◆ Task 1 ◆
From the records, make a numbered list of the lines beginning with the line that contains "left knee: (502, 435, -10)" and continuing through the line that contains "left shoulder: (596, 256, 24)".

━━━ Quoted passage

Tuesday, September 27, 2016

Top 10 Reasons to Attend the Creatures, Crimes and Creativity Con

It has become an annual tradition! Every year at this time my blog is dedicated to explaining why every writer, aspiring author and avid van should be attending the Creatures, Crimes & Creativity (C3) Con this year. The C3 Con is the Mid-Atlantic’s book lover event of the year. And this year, we have two international bestselling authors as keynote speakers. But that’s only the beginning.

We draw readers AND writers of genre fiction: horror, mystery, thriller, suspense, science fiction, fantasy and paranormal authors will gather in Columbia MD, Sep. 30-Oct 2. 

So let’s count down the top ten reasons for attending the C3 Con:

#10 – FELLOWSHIP: Imagine being surrounded by avid readers and excellent writers for an entire 3-day weekend!

#9 – REED FARREL COLEMAN: Author of the heralded Moe Prager series and Jesse Stone novels, he’s been called our noir poet laureate. He’ll give a keynote address at dinner and teach a class.

#8 – ALEXANDRA SOKOLOFF: Known for her Huntress/FBI thrillers, her smooth blend of paranormal and crime fiction is some of the most original and unnerving work around. She will give the other dinner keynote talk and offer a one-woman class on writing for the screen.

━━━━━━

◆ Task 2 ◆
Translate this sentence from the convention blog post into Spanish: "The C3 Con is the Mid-Atlantic’s book lover event of the year."

━━━ The data

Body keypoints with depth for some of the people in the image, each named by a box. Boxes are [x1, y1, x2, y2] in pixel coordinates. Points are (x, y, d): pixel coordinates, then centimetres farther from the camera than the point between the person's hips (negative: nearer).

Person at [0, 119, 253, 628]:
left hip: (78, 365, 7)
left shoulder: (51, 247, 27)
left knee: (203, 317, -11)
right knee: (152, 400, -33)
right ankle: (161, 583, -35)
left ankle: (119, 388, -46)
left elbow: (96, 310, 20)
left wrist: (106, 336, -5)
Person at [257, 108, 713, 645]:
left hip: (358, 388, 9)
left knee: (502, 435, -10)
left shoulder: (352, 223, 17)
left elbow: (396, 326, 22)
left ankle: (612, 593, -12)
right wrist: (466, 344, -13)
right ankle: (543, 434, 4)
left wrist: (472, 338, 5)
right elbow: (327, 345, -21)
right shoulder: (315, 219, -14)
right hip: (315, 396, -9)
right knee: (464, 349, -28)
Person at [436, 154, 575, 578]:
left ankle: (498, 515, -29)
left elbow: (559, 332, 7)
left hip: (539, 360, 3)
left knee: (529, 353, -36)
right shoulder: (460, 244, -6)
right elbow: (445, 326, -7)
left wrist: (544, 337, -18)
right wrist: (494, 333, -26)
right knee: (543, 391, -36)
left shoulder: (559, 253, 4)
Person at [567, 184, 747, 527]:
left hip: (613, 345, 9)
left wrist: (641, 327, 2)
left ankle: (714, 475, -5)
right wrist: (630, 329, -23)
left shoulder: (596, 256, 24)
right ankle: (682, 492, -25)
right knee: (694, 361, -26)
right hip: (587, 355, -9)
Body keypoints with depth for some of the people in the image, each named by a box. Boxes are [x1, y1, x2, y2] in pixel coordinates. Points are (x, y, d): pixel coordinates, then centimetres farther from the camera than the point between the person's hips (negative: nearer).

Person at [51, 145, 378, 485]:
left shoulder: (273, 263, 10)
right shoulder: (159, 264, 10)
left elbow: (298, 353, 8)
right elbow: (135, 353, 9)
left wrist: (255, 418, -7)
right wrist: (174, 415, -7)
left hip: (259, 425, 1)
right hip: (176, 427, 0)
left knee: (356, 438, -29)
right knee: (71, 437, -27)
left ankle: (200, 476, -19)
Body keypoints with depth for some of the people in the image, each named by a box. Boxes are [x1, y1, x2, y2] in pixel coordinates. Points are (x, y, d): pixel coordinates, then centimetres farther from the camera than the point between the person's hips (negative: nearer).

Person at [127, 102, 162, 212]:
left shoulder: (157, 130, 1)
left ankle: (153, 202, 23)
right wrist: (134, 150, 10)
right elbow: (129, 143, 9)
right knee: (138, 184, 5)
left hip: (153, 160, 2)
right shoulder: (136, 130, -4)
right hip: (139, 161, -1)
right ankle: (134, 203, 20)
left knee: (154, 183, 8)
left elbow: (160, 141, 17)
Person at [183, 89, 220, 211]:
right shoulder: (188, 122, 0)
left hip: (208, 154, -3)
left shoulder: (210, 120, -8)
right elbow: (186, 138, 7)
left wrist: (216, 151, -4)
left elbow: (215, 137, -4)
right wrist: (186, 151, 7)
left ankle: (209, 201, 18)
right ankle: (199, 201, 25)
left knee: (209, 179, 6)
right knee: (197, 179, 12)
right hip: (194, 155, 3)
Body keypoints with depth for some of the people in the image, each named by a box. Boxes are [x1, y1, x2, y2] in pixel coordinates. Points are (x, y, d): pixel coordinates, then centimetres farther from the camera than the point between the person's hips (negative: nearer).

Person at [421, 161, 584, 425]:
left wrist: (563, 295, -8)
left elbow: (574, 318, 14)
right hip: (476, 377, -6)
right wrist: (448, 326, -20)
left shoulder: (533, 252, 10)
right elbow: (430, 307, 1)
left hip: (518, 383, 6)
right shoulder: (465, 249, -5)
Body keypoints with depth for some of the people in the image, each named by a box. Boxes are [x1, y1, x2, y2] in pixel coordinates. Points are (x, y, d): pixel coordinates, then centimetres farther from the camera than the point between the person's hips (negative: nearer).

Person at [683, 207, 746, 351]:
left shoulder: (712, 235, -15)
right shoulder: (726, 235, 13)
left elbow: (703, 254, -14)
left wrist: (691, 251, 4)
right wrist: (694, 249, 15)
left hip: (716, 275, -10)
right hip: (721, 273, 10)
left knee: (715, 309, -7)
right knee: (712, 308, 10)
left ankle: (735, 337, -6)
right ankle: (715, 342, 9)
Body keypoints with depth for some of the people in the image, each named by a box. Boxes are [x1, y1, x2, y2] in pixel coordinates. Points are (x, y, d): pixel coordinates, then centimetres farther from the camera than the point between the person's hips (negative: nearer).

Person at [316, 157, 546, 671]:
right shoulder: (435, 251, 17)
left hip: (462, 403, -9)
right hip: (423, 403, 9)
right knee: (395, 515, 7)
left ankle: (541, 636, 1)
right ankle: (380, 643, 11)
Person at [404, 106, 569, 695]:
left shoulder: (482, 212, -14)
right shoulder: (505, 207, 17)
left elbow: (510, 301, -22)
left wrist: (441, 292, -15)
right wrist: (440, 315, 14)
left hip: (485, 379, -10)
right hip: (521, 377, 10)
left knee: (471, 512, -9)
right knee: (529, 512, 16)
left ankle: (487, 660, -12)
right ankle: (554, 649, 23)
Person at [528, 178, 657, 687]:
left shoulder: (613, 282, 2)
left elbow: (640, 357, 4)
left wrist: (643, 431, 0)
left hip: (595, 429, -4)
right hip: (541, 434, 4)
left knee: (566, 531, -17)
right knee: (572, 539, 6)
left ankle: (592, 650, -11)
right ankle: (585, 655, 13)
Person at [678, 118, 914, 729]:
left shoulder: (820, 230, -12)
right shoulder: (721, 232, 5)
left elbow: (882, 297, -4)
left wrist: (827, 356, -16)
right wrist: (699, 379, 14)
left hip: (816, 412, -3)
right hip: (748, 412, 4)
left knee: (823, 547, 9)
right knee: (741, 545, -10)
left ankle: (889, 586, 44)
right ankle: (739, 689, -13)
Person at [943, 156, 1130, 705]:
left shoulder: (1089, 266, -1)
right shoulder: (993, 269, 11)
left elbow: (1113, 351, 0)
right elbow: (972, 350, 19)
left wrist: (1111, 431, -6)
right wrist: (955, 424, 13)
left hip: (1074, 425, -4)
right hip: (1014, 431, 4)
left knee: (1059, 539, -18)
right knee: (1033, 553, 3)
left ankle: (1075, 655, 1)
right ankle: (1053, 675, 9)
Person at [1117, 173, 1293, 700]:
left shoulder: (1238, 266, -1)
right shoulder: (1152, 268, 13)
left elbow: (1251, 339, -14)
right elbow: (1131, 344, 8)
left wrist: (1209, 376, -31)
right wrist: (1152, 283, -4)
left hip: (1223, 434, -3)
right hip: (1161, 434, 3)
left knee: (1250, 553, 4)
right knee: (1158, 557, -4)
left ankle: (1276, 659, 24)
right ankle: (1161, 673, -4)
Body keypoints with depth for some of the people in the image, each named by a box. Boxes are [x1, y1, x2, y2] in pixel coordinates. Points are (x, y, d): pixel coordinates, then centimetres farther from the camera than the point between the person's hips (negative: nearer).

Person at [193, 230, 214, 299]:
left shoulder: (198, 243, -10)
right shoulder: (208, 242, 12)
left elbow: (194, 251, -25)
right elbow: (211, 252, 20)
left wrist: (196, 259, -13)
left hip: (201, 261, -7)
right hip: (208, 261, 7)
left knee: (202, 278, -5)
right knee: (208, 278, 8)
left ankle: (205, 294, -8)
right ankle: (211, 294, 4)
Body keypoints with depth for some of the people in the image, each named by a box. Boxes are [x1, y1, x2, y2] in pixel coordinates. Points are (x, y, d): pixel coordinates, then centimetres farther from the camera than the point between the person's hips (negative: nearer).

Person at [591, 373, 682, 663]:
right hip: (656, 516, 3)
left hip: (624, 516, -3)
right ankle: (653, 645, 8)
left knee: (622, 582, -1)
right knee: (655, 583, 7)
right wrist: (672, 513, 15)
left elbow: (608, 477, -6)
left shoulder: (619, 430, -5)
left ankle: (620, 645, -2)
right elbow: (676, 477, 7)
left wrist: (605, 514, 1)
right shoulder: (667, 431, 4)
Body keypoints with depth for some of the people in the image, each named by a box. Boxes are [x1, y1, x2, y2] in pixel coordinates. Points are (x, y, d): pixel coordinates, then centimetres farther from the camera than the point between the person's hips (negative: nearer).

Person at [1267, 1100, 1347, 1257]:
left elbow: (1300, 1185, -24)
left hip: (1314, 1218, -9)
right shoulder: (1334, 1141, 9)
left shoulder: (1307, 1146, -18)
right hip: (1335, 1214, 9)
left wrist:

━━━━━━

◆ Task solution 1 ◆
1. left knee: (502, 435, -10)
2. left shoulder: (352, 223, 17)
3. left elbow: (396, 326, 22)
4. left ankle: (612, 593, -12)
5. right wrist: (466, 344, -13)
6. right ankle: (543, 434, 4)
7. left wrist: (472, 338, 5)
8. right elbow: (327, 345, -21)
9. right shoulder: (315, 219, -14)
10. right hip: (315, 396, -9)
11. right knee: (464, 349, -28)
12. Person at [436, 154, 575, 578]:
13. left ankle: (498, 515, -29)
14. left elbow: (559, 332, 7)
15. left hip: (539, 360, 3)
16. left knee: (529, 353, -36)
17. right shoulder: (460, 244, -6)
18. right elbow: (445, 326, -7)
19. left wrist: (544, 337, -18)
20. right wrist: (494, 333, -26)
21. right knee: (543, 391, -36)
22. left shoulder: (559, 253, 4)
23. Person at [567, 184, 747, 527]:
24. left hip: (613, 345, 9)
25. left wrist: (641, 327, 2)
26. left ankle: (714, 475, -5)
27. right wrist: (630, 329, -23)
28. left shoulder: (596, 256, 24)

◆ Task solution 2 ◆
La C3 Con es el evento del año para los amantes de los libros en la región del Atlántico Medio.